Token: A single unit of a text, such as a word, number, or punctuation mark.
Part-of-Speech (PoS): The grammatical category of a word, such as noun, verb, or adjective.
Tag: An annotated label for a token that indicates its word class or grammatical properties (e.g., verb for go).
9.2. Corpus Processing & Technology#
Corpus: A collection of texts used for linguistic analysis.
Workbench: A platform or software for analyzing and visualizing corpus data.
Pipeline: A sequence of processing steps for extracting, filtering, and annotating text data.
Algorithm: A systematic sequence of operations used to solve a problem or process data.
CQP (Corpus Query Processor): A query language for searching linguistic corpora using complex patterns and annotations.
9.3. Text Analysis#
Semantic Space / Vector Space: A mathematical representation of word meanings in a multidimensional space based on their usage in texts.
Word Vector: A numerical representation of a word in a semantic space that reflects its relationships with other words in a corpus.

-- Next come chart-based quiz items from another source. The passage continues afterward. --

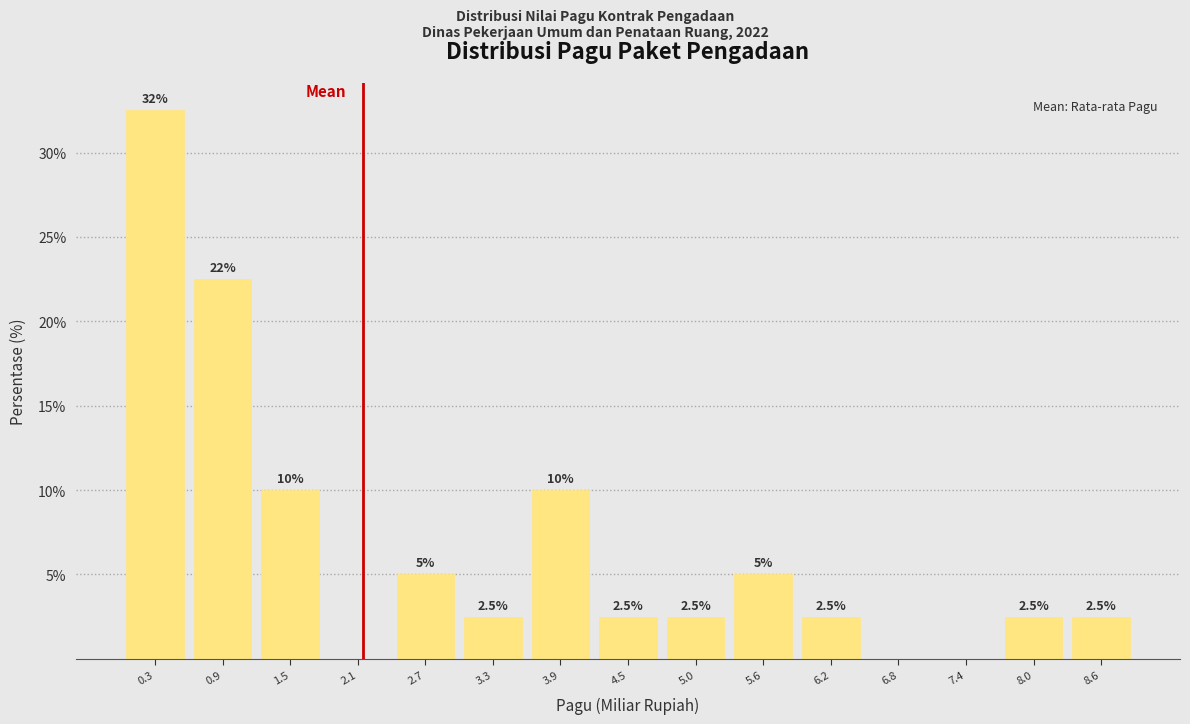

Over which range of the x-axis is the bar tallest?

0.0 to 0.6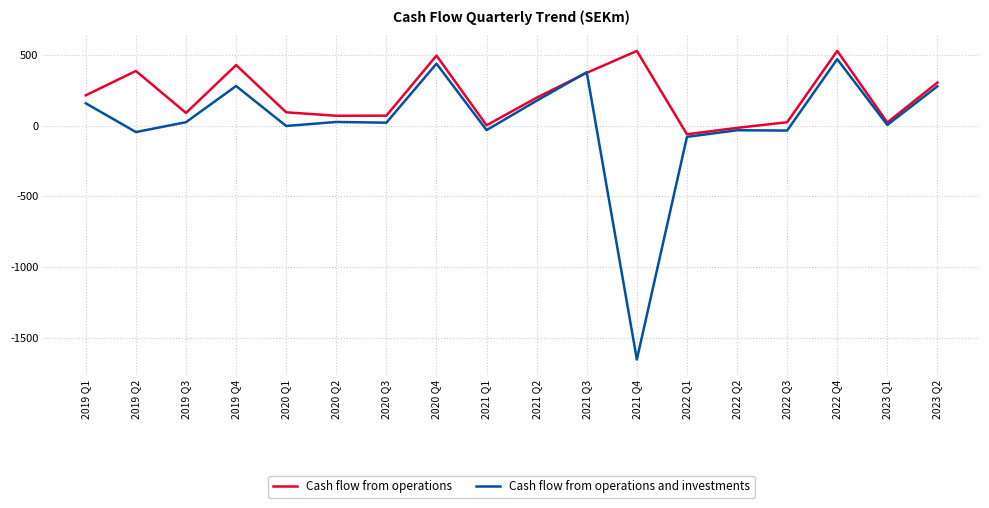

What is the difference between the second highest and minimum values in the Cash flow from operations series?

588.9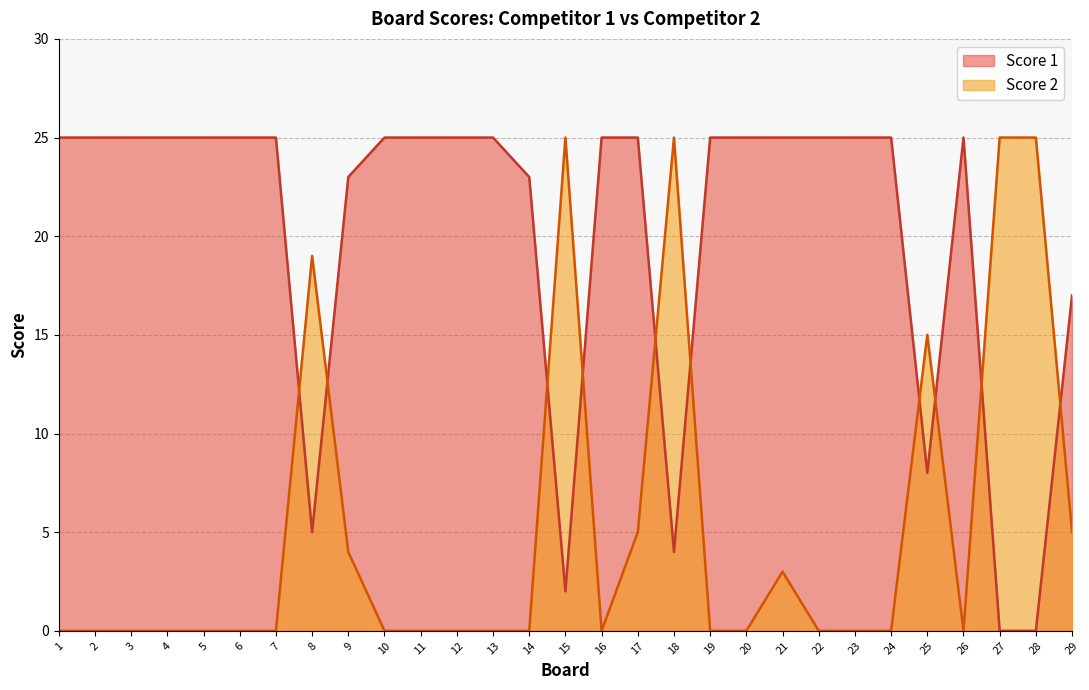

Where is Score 2 nearest to the value 12?

25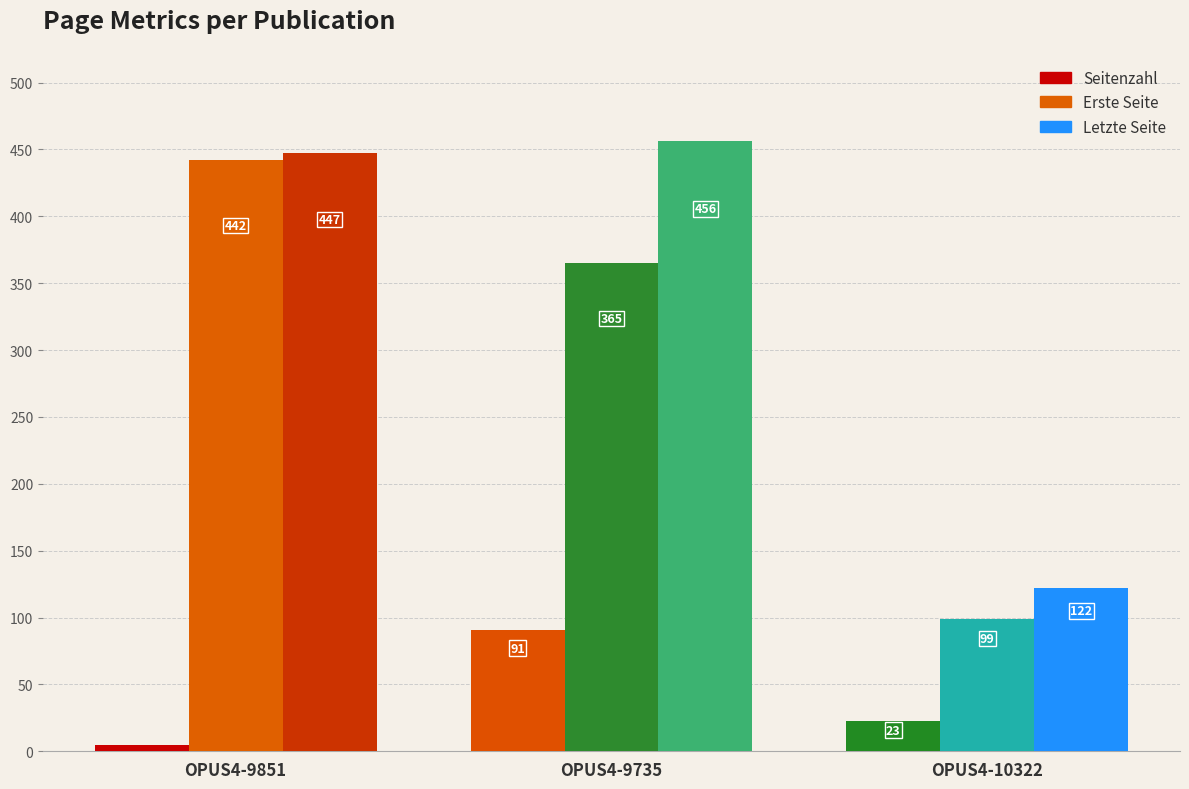

Reading right to left, list all the values displayed in this chart.

Seitenzahl: OPUS4-10322=23	OPUS4-9735=91	OPUS4-9851=5
Erste Seite: OPUS4-10322=99	OPUS4-9735=365	OPUS4-9851=442
Letzte Seite: OPUS4-10322=122	OPUS4-9735=456	OPUS4-9851=447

Nearest Neighbor: The word or words that are closest to a given word in the semantic space.
Corpus Keywords: Words that occur considerably more frequently in a study corpus compared to a reference corpus.

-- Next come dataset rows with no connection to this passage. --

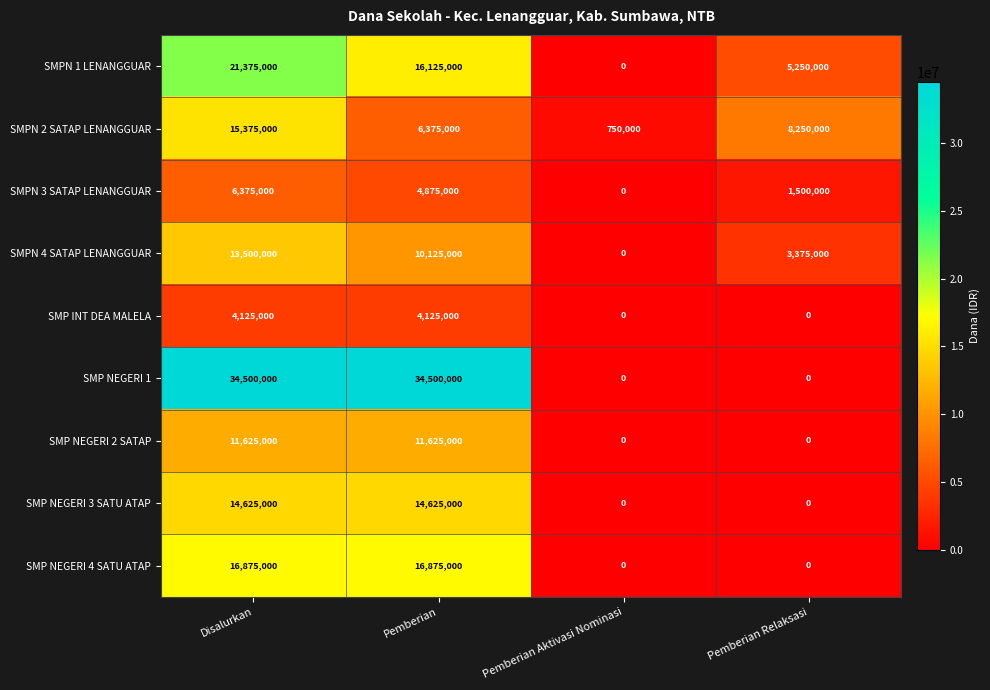

What is the lowest value of the SMPN 2 SATAP LENANGGUAR series?

750000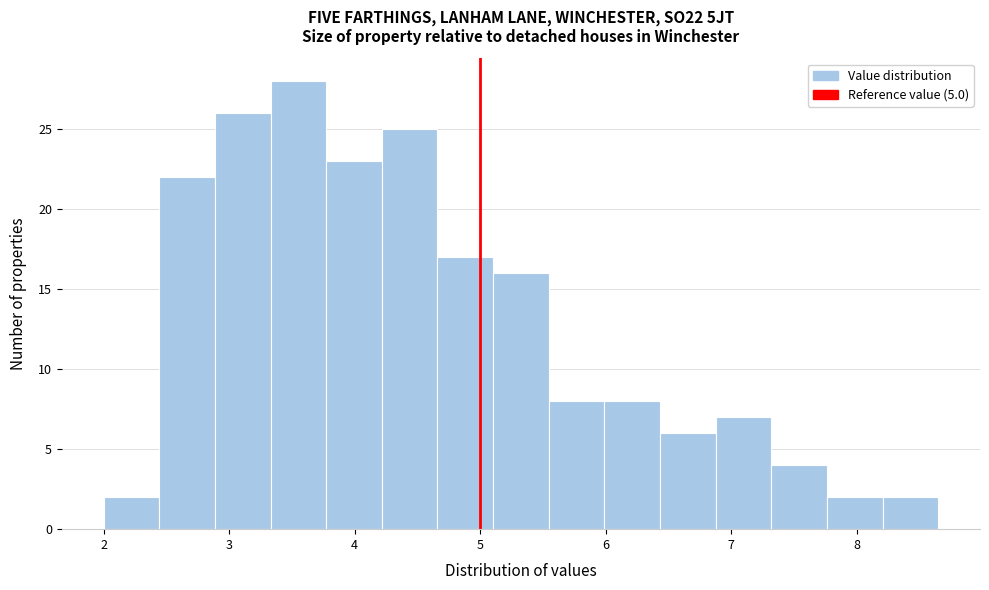

Over which range of the x-axis is the bar tallest?

3.3 to 3.8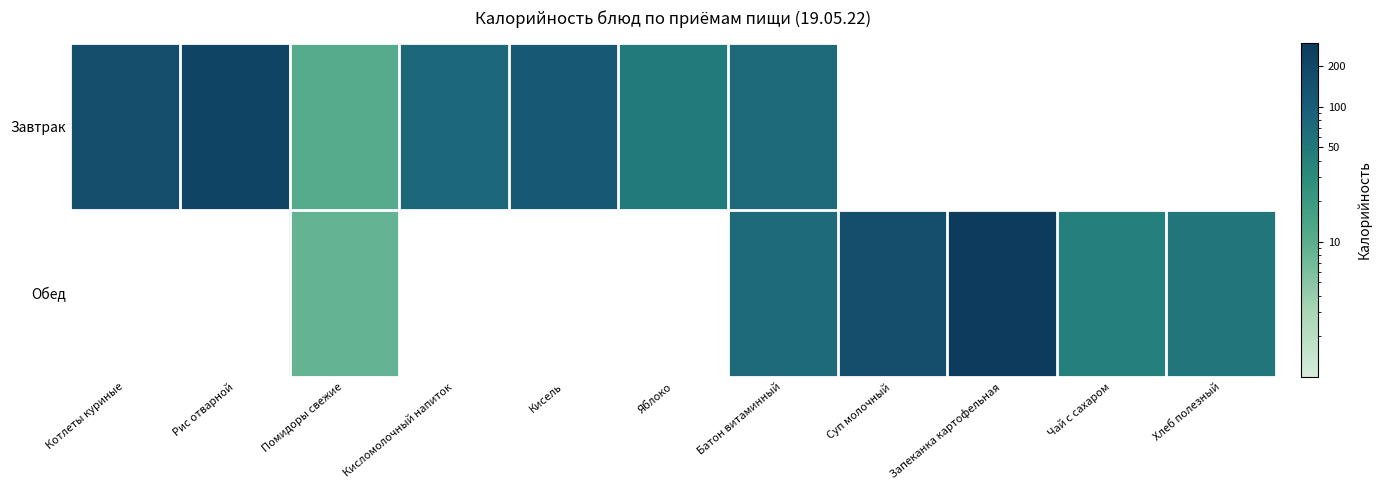

Rank the series by their maximum value, from lowest to highest.

Завтрак, Обед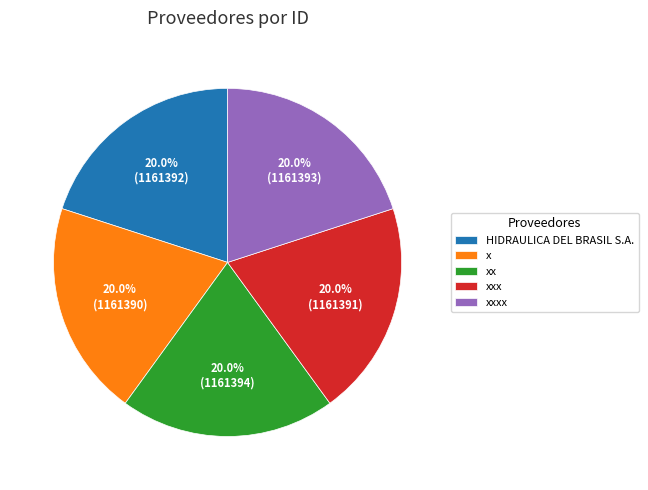

To the nearest percent, what is the average slice percentage?

20%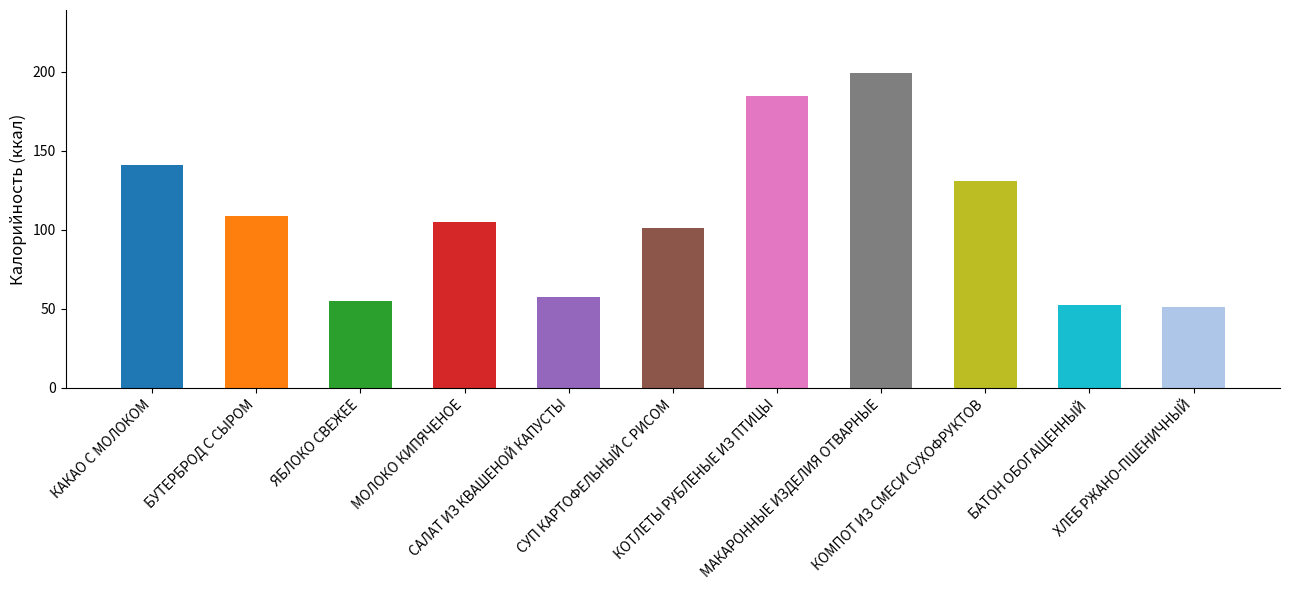

Approximately how many times larger is the value at ХЛЕБ РЖАНО-ПШЕНИЧНЫЙ compared to БАТОН ОБОГАЩЕННЫЙ?

1.0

Text Keywords: The key terms of an individual text that best represent its content.
Log Ratio: A measure used to identify significant differences in word frequency between two corpora by comparing the logarithm of their relative frequencies.
Log Likelihood: A measure used to determine how strongly a word is associated with a specific corpus compared to a reference corpus, helping to identify statistically significant keywords.

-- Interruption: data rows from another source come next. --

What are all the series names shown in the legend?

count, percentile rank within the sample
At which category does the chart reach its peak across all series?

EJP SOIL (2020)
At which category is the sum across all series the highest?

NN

KWIC (Key Word in Context): A display format where search terms are shown with their immediate context.
Coherence Score: A measure for the degree of similarity between the top words in each topic, refelecting how frequently they are to appear together in similar contexts (typical range: 0.3 – 0.7; higher = better).
Cosine Similarity: A measure commonly used to assess how similar two word vectors are based on the angle between them (range 0 – 1, higher = more similar).
TF-IDF (Term Frequency/Inverse Document Frequency): A measure used to identify terms that are distinctive to a specific text and to rank document relevance in information retrieval.
9.4. Areas of Research#
Public Communication: The exchange of information and opinions in publicly accessible discourses.
Discourse Analysis: The study of language use, particularly patterns, structures, and meanings in large text collections.
Applied Linguistics: A field of research that applies linguistic knowledge to practical problems.
ORD (Open Research Data): Scientific research data that is publicly accessible to promote transparency and reuse.